Springe direkt zu Inhalt

Sanitäter (Kurzlösung)

- VG Berlin wird Klage Robertskys stattgeben, wenn sie zulässig und begründet ist

 

A. Zulässigkeit

I. Verwaltungsrechtsweg (§ 40 VwGO)

- öffentlich-rechtliche Streitigkeit liegt vor, wenn die für die streitentscheidenden Normen dem öffentlichen Recht angehören; Einstellung des Stipendiums dann nach öffentlich-rechtlichen Normen, wenn die Gewährung des Stipendiums nach öffentlich-rechtlichen Vorschriften

- bei Leistungsgewährung besteht mangels entgegenstehender gesetzlicher Regelungen grds. Wahlfreiheit zwischen privatrechtlicher und hoheitsrechtlichen Handlungsform; aus Beifügung einer Rechtsbehelfsbelehrung nach § 58 VwGO ersichtlich, dass der Regierende Bürgermeister von einer Stipendiumsfestsetzung durch VA ausging; daher Stipendiumsgewährung nach öffentlichem Recht; ebenso Einstellung

 

II. Statthafte Klageart

- Anfechtungsklage (§ 42 Abs. 1 Alt. 1 VwGO) wäre die richtige Klageart, wenn es sich bei der Einstellung des Stipendiums um einen VA i.S.d. § 35 VwVfG handelt

- Regelung i.S.d. § 35 VwVfG fraglich; Schreiben wäre deklaratorisch, wenn Materialbezugsklausel eine auflösende Bedingung i.S.d. § 36 Abs. 2 Nr. 2 VwVfG gewesen wäre; mit Eintritt der Bedingung wäre Rechtsgrund der Zahlung (Stipendiumsbewilligung) von selbst entfallen wäre (vgl. § 43 Abs. 2 VwVfG)

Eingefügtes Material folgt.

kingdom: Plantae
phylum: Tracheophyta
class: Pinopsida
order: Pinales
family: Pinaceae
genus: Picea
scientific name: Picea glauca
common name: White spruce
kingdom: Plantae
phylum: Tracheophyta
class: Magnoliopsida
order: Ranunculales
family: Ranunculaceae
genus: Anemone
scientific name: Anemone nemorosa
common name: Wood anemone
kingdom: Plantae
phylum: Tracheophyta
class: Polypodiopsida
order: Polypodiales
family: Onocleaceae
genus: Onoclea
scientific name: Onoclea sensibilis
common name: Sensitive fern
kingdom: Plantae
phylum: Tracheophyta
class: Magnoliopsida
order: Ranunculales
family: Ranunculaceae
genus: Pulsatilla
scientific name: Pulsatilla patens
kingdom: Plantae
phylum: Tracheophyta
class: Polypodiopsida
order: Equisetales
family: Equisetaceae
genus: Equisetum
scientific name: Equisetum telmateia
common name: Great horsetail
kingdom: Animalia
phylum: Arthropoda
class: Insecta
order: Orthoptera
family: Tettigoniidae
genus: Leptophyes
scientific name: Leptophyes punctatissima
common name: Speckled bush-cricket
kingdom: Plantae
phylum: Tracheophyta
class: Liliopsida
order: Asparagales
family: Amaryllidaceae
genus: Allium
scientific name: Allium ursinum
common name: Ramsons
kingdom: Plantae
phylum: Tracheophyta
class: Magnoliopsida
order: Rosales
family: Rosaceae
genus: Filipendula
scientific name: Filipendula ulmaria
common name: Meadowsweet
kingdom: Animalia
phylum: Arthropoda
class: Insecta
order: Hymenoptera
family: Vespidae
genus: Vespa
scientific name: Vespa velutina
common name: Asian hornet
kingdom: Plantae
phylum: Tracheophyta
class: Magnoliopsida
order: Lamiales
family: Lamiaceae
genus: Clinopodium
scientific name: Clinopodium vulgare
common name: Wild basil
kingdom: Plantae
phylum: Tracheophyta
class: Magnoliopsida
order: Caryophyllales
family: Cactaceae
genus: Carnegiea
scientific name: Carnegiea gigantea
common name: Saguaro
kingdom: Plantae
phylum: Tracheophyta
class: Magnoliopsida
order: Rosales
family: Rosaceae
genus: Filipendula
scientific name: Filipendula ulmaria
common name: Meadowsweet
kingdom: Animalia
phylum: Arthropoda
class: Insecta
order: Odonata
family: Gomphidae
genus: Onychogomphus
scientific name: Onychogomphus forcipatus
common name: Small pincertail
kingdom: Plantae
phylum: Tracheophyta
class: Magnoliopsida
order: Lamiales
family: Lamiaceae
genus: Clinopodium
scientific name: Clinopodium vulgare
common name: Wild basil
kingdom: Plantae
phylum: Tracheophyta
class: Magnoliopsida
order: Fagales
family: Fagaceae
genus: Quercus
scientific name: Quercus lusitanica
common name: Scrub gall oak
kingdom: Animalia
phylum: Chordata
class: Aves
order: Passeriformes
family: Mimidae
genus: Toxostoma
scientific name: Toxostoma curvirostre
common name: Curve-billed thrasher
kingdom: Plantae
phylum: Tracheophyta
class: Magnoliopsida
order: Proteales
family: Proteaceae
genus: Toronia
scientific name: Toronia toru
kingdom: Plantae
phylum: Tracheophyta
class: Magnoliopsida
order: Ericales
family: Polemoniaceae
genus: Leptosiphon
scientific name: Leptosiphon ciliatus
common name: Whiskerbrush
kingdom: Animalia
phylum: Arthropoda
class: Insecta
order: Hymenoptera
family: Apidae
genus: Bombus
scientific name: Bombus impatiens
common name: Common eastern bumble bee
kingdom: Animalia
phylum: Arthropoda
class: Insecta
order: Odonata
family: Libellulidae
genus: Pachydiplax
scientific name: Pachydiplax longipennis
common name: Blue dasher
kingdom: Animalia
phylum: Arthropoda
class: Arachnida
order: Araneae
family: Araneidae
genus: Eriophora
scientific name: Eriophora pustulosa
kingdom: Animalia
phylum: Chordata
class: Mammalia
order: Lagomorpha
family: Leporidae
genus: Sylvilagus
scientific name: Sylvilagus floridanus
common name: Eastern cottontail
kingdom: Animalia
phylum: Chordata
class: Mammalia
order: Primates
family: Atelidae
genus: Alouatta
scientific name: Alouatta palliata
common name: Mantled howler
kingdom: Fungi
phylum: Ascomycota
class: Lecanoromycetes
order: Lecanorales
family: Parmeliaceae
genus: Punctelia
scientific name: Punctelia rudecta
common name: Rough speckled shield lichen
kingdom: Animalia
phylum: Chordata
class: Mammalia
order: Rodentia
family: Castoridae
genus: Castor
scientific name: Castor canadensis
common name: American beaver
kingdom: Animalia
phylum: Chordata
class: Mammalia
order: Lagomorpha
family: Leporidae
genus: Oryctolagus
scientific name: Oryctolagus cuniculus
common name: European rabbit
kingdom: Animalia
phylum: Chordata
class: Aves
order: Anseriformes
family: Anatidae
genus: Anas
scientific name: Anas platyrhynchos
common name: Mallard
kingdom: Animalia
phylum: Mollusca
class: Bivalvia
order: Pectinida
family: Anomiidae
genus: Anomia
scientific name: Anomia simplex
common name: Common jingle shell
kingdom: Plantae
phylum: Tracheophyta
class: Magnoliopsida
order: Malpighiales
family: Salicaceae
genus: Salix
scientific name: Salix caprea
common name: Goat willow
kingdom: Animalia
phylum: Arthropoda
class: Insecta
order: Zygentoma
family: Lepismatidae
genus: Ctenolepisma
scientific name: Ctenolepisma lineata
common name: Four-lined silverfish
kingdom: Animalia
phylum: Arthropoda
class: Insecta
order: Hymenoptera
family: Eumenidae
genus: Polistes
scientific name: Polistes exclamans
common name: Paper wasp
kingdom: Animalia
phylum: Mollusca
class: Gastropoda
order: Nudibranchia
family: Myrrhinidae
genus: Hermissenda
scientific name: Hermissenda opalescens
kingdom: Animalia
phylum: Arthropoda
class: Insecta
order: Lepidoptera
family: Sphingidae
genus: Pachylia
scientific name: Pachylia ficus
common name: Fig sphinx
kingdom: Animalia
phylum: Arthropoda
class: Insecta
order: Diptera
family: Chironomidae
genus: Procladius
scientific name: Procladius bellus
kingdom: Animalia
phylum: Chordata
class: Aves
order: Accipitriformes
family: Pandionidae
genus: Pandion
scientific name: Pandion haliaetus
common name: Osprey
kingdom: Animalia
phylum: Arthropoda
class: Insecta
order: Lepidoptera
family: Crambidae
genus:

- aus der Stipendiumsbewilligung wird aber keine besonders enge Verbindung der Klauseln ersichtlich; Regelungen im Stipendiumsbewilligungsbescheid bestehen unabhängig voneinander; für den Fall einer Abweichung von diesen Klauseln ist sogar ein eigenständiges „Verfahren“ mit dem Kulturdezernenten Dawo vorgesehen

- Einstellungsbescheid enthält demnach eigene Regelung, ist VA i.S.d. § 35 VwVfG

 

III. Klagebefugnis (§ 42 Abs. 2 VwGO)

- Robertsky könnte in seinem ihm durch die Stipendiumsbewilligung gewährten Recht auf Stipendiumsauszahlung verletzt sein

 

IV. Vorverfahren

- nach § 68 Abs. 1 S. 2 Nr. 1 VwGO entbehrlich; Regierender Bürgermeister von Berlin ist auch eine oberste Landesbehörde

 

V. Passive Prozessführungsbefugnis

- § 78 Abs. 1 Nr. 1 VwGO Land Berlin

 

VI. Beteiligten- und Prozessfähigkeit

- Robertsky nach § 61 Nr. 1 Alt. 1, § 62 Abs. 1 Nr. 1 VwGO; Land Berlin nach § 61 Nr. 1 Alt. 2, § 62 Abs. 3 VwGO

 

VII. Ergebnis zu A.

- Klagefrist nach § 74 Abs. 1 S. 2 VwGO gewahrt; Klage Robertskys zulässig

 

B. Begründetheit

- Klage Robertskys nach § 113 Abs. 1 S. 1 VwGO begründet, soweit der Verwaltungsakt rechtswidrig ist und Robertsky dadurch in seinen Rechten verletzt; Anspruch auf Stipendium aus Bewilligung; Rechtsverletzung, wenn Einstellung rechtswidrig

 

I. Regelungsgehalt des Bescheids vom 12. April und Ermächtigungsgrundlage

- bloßer Wortlaut enthält nur die Ankündigung einer Zahlungseinstellung; da aber Bewilligung in mittlerweile bestandskräftigem VA festgesetzt, muss der Bescheid implizit die Aufhebung des Bescheids bedeuten

- Rechtsgrundlage daher: §§ 48 ff. VwVfG i.V.m. § 1 VwVfG Bln[1]

 

II. Formelle Rechtmäßigkeit des Bescheides vom 12. April, insbesondere Anhörung

- lt. Sachverhalt war der Regierende Bürgermeister zuständig

 

1. Durchführung einer Anhörung

- wg. § 28 Abs. 1 VwVfG geboten, da der Aufhebungsbescheid in Robertskys Rechte eingreift: keine Entbehrlichkeit nach § 28 Abs. 2 VwVfG

- Gespräch mit Kulturdezernent Dawo (-), mgl. Konsequenzen waren nicht Teil des Gesprächs; Sinn der Anhörung nur genüge getan, wenn sich Beteiligter zu dem beabsichtigten VA äußern kann

 

2. Heilung der fehlenden Anhörung

- Unbeachtlichkeit nach § 45 Abs. 1 Nr. 3 VwVfG, wenn erforderliche Anhörung bis Abschluss des verwaltungsgerichtlichen Verfahrens (§ 45 Abs. 2 VwVfG) nachgeholt worden ist; str., ob Heilung im gerichtlichen Verfahren mgl.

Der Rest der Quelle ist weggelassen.